Simon Sheikh, national director of Australia's GetUp! lobby organisation, watched the street where protesters were attacked from his apartment window.
"At a pre-planned time", Sheikh told AAP on December 13, the police "ran with full riot gear straight at women, children and families". Sheikh said that the police separated out about 350 people, pushing some into shopfronts, throwing some to the ground.
Later that evening, I saw squads of riot police marching up and down the small streets of Christiania, grunting and arresting anyone on sight. Police fired tear gas into the Christiania area, saturating a mainly domestic area of homes and small gardens with tear gas. Even dogs ran away.
Police denials that tear gas was used were later easily refuted by the large number of video clips on YouTube showing the police discharging rounds of tear gas.
Attack the leadership
A tactic not often used in Australia involved the Danish police arresting protest organisers and high-profile climate action spokespeople. These included the prominent activist Tadzio Mueller as well as Tash Verco, a previously Sydney-based activist with Friends of the Earth.
Mueller, Verco and other activists were arrested away from any protest activity, before actions took place and by plain clothes police who didn't identify themselves. Both Mueller and Verco have been charged with "public order" offences.
At Verco's and Mueller's court hearing, the police disclosed they had monitored phone calls for three months, showing a high level of police surveillance on peaceful protesters. Verco was held in prison over the Christmas period. She was released on bail to return to court on March 16.
Verco told ABC News of her arrest. Consistent with the version of events given by other arrested activists, she was cycling and someone, later identified as a plain clothes police officer, "pushed me off my bike and then put me in handcuffs and took me away".
"I was going along to public protests, I participated in the big demonstration on the 12th with 100,000 other people … I participated in organising people to speak about climate change with youth delegates for the UN, all sorts of things like that, but nothing that I could have even in my wildest imagination think would end me up in that position."
Legality?
Amnesty International and others have asked for the conduct of the Danish police to be investigated.
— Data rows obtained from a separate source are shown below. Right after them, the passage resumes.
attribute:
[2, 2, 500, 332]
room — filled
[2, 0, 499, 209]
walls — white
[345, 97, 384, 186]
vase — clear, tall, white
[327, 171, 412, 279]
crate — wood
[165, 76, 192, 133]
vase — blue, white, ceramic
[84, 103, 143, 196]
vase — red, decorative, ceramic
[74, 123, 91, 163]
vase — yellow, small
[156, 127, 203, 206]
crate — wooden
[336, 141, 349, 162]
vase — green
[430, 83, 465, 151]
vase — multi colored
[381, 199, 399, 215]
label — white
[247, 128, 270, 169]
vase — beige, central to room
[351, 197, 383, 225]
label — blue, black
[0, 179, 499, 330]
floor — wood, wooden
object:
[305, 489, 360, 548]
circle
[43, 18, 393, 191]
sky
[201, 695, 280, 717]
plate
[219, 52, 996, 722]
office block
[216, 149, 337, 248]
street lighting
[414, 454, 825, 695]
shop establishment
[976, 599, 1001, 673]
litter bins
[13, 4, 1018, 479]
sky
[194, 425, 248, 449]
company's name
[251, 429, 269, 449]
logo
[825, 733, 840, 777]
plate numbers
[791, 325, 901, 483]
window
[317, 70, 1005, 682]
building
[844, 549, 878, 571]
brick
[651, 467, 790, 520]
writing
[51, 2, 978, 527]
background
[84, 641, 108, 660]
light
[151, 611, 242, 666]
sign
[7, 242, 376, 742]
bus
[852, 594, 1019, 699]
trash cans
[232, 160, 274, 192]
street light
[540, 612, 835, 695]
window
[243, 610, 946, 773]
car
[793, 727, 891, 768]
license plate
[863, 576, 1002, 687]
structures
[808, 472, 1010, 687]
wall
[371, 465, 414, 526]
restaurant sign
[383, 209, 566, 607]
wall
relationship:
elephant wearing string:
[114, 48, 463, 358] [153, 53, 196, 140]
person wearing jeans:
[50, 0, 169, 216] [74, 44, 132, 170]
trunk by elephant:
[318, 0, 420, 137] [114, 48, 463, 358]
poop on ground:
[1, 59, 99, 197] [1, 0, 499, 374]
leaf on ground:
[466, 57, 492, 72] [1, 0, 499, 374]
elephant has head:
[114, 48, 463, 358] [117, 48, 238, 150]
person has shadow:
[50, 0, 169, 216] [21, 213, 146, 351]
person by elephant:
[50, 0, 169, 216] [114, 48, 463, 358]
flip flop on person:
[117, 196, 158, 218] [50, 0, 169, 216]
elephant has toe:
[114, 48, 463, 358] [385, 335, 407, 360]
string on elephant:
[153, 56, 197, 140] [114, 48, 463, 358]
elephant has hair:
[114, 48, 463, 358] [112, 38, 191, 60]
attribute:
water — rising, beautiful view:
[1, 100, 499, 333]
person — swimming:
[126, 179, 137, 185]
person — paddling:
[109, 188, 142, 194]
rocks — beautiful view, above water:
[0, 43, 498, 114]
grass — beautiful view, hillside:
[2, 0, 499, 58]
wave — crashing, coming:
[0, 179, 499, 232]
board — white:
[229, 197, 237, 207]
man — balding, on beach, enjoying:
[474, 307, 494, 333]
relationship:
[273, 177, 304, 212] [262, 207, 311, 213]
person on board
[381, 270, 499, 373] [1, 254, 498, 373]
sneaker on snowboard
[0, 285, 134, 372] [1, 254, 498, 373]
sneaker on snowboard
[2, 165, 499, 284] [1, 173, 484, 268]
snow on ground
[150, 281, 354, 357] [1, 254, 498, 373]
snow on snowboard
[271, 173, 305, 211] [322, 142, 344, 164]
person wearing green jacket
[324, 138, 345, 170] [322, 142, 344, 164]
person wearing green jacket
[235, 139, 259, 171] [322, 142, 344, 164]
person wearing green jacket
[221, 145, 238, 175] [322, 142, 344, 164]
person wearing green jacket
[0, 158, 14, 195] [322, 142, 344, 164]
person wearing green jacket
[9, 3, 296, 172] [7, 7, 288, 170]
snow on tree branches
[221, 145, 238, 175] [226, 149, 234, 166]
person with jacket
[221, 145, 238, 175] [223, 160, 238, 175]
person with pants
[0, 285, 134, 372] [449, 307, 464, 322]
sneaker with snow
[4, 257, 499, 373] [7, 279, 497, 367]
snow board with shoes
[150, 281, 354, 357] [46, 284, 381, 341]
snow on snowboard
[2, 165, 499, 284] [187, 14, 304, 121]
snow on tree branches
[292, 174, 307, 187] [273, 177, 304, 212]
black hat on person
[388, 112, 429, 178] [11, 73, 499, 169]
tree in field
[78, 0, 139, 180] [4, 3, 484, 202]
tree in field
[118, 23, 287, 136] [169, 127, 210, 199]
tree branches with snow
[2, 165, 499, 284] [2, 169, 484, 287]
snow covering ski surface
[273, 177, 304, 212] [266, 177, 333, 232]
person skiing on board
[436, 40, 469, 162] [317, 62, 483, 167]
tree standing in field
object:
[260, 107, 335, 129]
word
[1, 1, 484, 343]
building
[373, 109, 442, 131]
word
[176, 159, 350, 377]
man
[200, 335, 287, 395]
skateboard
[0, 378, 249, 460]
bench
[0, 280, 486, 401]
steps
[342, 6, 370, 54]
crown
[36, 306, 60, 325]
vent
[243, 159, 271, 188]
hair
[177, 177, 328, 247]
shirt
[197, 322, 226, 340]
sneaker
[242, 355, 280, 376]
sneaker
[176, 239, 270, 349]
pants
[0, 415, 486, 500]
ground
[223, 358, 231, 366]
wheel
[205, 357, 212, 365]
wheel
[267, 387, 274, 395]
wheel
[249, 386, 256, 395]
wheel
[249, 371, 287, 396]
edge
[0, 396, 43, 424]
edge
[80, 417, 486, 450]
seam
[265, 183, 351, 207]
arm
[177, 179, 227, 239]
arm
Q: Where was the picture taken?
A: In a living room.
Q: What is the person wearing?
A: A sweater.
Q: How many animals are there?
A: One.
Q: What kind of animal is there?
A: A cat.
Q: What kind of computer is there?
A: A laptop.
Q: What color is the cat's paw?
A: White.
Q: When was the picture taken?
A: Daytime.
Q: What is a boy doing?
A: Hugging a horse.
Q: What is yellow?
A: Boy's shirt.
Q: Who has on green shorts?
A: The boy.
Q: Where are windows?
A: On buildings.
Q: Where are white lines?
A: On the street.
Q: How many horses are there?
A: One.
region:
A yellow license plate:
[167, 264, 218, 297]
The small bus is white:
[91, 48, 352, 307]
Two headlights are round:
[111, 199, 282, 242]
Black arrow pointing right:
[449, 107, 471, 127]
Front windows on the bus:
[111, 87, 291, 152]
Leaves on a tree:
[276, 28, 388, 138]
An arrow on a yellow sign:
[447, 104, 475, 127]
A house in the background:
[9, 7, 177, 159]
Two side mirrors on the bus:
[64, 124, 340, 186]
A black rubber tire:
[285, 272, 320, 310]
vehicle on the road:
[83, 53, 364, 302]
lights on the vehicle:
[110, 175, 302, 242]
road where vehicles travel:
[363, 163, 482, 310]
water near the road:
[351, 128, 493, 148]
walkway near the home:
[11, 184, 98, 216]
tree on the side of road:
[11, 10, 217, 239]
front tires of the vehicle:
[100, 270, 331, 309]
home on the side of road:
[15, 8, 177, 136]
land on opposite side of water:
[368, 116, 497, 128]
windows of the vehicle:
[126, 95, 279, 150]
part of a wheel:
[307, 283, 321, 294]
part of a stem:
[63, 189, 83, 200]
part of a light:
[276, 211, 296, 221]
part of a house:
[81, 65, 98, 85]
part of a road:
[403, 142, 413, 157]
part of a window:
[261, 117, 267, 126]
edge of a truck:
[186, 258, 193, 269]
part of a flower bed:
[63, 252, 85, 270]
Referring to the largest number of those arrested on a single day, Ida Thuesen of AI Denmark said: "We call for the government ombudsmen to begin an immediate investigation into the arrests last night.
"When nearly 1000 people are arrested and then all but 13 are released it means that many of those people were just innocent people in the wrong place at the wrong time."
Also of concern is the allegation that police pepper-sprayed protesters while handcuffed and held in special wire detention cages, housed in a former Carlsberg beer depot. Police spokesperson Henrik Suhr was quoted in the Guardian as saying that the use of pepper spray "is quite common in Denmark.
We did use it in the detention centres because the people there were trying to destroy the cages and being noisy, and we wanted to calm them down. And we succeeded."
Deborah Doane, director of World Development Movement, said that climate change "is the most crucial issue of our time and the people must be heard, not criminalised", the Guardian said on December 13.
A protest of 25 took place outside of the Danish consulate in Sydney on January 4 and received modest coverage in the Sydney Morning Herald. In a reference to the Australian origins of Princess Mary of Denmark, the protest chanted "We've given you a princess, now give us back our protester".
[Dale Mills is a Sydney-based lawyer and attended the protests in Copenhagen as a legal observer.]